■ **What you will do**: Transcribe every one of the rows below word for word, reproducing each line without alteration.

Recorded data
Start

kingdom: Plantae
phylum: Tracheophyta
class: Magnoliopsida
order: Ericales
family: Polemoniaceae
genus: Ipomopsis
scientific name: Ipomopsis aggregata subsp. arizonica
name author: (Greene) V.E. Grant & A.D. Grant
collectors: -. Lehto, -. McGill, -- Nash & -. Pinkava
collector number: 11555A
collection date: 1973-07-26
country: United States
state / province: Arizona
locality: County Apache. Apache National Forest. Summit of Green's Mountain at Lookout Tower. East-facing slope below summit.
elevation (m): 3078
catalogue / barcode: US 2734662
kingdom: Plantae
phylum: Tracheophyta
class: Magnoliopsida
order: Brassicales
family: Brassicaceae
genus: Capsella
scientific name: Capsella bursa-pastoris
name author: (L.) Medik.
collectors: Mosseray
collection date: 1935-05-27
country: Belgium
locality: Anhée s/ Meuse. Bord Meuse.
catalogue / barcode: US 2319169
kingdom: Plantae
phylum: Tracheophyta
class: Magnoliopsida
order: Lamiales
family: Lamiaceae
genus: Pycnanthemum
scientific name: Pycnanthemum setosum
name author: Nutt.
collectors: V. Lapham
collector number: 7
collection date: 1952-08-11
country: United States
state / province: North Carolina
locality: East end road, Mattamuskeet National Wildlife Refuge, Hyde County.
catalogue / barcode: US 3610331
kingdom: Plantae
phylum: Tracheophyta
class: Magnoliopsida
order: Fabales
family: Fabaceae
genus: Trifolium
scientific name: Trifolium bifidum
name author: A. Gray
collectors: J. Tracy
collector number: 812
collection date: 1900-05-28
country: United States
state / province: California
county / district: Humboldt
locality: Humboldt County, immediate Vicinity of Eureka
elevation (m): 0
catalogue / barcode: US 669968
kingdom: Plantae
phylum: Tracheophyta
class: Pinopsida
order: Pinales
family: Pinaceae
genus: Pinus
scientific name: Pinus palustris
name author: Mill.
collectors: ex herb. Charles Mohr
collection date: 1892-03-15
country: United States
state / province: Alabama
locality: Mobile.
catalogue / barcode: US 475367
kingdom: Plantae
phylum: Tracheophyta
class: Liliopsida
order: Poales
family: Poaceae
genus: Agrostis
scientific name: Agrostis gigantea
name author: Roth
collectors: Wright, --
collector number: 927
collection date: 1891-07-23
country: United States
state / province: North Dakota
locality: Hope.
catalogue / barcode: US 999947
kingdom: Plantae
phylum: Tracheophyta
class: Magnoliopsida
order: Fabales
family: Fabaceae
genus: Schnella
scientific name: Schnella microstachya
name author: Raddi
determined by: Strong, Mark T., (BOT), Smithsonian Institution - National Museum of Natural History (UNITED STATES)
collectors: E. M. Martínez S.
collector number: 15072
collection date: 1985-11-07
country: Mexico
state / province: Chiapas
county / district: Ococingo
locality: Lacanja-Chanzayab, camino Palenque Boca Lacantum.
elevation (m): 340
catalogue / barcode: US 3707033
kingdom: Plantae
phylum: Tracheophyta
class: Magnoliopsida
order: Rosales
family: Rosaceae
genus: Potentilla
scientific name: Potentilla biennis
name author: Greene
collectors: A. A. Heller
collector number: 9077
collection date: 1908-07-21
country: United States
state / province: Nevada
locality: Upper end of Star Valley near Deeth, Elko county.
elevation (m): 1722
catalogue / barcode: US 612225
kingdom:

End

■ **Solved problem**:
kingdom: Plantae
phylum: Tracheophyta
class: Magnoliopsida
order: Ericales
family: Polemoniaceae
genus: Ipomopsis
scientific name: Ipomopsis aggregata subsp. arizonica
name author: (Greene) V.E. Grant & A.D. Grant
collectors: -. Lehto, -. McGill, -- Nash & -. Pinkava
collector number: 11555A
collection date: 1973-07-26
country: United States
state / province: Arizona
locality: County Apache. Apache National Forest. Summit of Green's Mountain at Lookout Tower. East-facing slope below summit.
elevation (m): 3078
catalogue / barcode: US 2734662
kingdom: Plantae
phylum: Tracheophyta
class: Magnoliopsida
order: Brassicales
family: Brassicaceae
genus: Capsella
scientific name: Capsella bursa-pastoris
name author: (L.) Medik.
collectors: Mosseray
collection date: 1935-05-27
country: Belgium
locality: Anhée s/ Meuse. Bord Meuse.
catalogue / barcode: US 2319169
kingdom: Plantae
phylum: Tracheophyta
class: Magnoliopsida
order: Lamiales
family: Lamiaceae
genus: Pycnanthemum
scientific name: Pycnanthemum setosum
name author: Nutt.
collectors: V. Lapham
collector number: 7
collection date: 1952-08-11
country: United States
state / province: North Carolina
locality: East end road, Mattamuskeet National Wildlife Refuge, Hyde County.
catalogue / barcode: US 3610331
kingdom: Plantae
phylum: Tracheophyta
class: Magnoliopsida
order: Fabales
family: Fabaceae
genus: Trifolium
scientific name: Trifolium bifidum
name author: A. Gray
collectors: J. Tracy
collector number: 812
collection date: 1900-05-28
country: United States
state / province: California
county / district: Humboldt
locality: Humboldt County, immediate Vicinity of Eureka
elevation (m): 0
catalogue / barcode: US 669968
kingdom: Plantae
phylum: Tracheophyta
class: Pinopsida
order: Pinales
family: Pinaceae
genus: Pinus
scientific name: Pinus palustris
name author: Mill.
collectors: ex herb. Charles Mohr
collection date: 1892-03-15
country: United States
state / province: Alabama
locality: Mobile.
catalogue / barcode: US 475367
kingdom: Plantae
phylum: Tracheophyta
class: Liliopsida
order: Poales
family: Poaceae
genus: Agrostis
scientific name: Agrostis gigantea
name author: Roth
collectors: Wright, --
collector number: 927
collection date: 1891-07-23
country: United States
state / province: North Dakota
locality: Hope.
catalogue / barcode: US 999947
kingdom: Plantae
phylum: Tracheophyta
class: Magnoliopsida
order: Fabales
family: Fabaceae
genus: Schnella
scientific name: Schnella microstachya
name author: Raddi
determined by: Strong, Mark T., (BOT), Smithsonian Institution - National Museum of Natural History (UNITED STATES)
collectors: E. M. Martínez S.
collector number: 15072
collection date: 1985-11-07
country: Mexico
state / province: Chiapas
county / district: Ococingo
locality: Lacanja-Chanzayab, camino Palenque Boca Lacantum.
elevation (m): 340
catalogue / barcode: US 3707033
kingdom: Plantae
phylum: Tracheophyta
class: Magnoliopsida
order: Rosales
family: Rosaceae
genus: Potentilla
scientific name: Potentilla biennis
name author: Greene
collectors: A. A. Heller
collector number: 9077
collection date: 1908-07-21
country: United States
state / province: Nevada
locality: Upper end of Star Valley near Deeth, Elko county.
elevation (m): 1722
catalogue / barcode: US 612225
kingdom:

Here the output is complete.